Enforcement, then amnesty, on immigration

The more fundamental problem with mass legal immigration, however, is that it’s an anachronism, something we’ve outgrown. As a young nation settling the land and later industrializing, we could successfully make use of a large number of new workers from abroad, though even in the past immigration created great social turmoil. But we are today a very different, more mature, nation. Our post-industrial, knowledge-based economy offers fewer opportunities for advancement to legal newcomers with little education, at the same time that our own less-educated are under great stress. A modern welfare state means that less-skilled legal workers, who necessarily earn low wages, create huge costs to taxpayers. Modern transportation and communications, combined with a post-national American elite, mean that immigrants — even skilled immigrants — have less need to assimilate and join the American people emotionally rather than just on paper. In short, mass immigration is incompatible with contemporary society.
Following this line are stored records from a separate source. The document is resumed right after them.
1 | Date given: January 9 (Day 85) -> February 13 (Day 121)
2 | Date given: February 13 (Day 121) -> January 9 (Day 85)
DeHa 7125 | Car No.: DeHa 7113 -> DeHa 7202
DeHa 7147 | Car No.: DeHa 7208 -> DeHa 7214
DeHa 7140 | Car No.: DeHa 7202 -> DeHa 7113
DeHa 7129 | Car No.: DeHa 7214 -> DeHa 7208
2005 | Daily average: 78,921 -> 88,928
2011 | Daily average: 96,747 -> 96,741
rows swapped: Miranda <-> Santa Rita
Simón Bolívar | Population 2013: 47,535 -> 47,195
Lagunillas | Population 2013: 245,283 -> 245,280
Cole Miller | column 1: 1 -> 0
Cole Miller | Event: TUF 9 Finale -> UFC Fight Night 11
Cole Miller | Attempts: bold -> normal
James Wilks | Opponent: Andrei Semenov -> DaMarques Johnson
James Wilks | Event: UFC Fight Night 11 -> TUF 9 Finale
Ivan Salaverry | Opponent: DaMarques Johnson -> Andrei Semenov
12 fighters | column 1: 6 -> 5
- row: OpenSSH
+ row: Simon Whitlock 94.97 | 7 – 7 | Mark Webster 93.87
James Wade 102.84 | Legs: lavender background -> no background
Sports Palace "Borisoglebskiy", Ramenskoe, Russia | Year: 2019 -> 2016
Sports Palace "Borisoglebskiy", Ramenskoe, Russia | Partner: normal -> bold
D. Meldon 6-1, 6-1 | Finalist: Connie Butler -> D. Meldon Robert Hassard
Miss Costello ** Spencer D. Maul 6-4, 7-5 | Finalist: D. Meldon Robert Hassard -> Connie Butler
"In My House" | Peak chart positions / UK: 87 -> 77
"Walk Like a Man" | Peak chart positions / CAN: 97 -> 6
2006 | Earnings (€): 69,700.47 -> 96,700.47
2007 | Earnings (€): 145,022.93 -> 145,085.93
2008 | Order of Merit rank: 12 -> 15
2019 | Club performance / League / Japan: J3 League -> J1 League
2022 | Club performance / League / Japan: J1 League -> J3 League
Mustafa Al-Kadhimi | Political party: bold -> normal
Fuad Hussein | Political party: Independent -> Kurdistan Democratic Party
Many of the concerns people express regarding illegal immigration are actually about immigration as a whole, most of which is legal. Most illegal immigrants work on the books for more than minimum wage — so job competition faced by less-skilled Americans has less to do with legal status and more to do with simple numbers. Likewise with welfare; illegals collect benefits on behalf of their U.S.-born children but are ineligible themselves, whereas legal immigrants use a much wider array of taxpayer-funded services. The same dynamic is true with the increase in poverty, in economic inequality, in the growth in the uninsured — legal immigration has a much larger impact than illegal.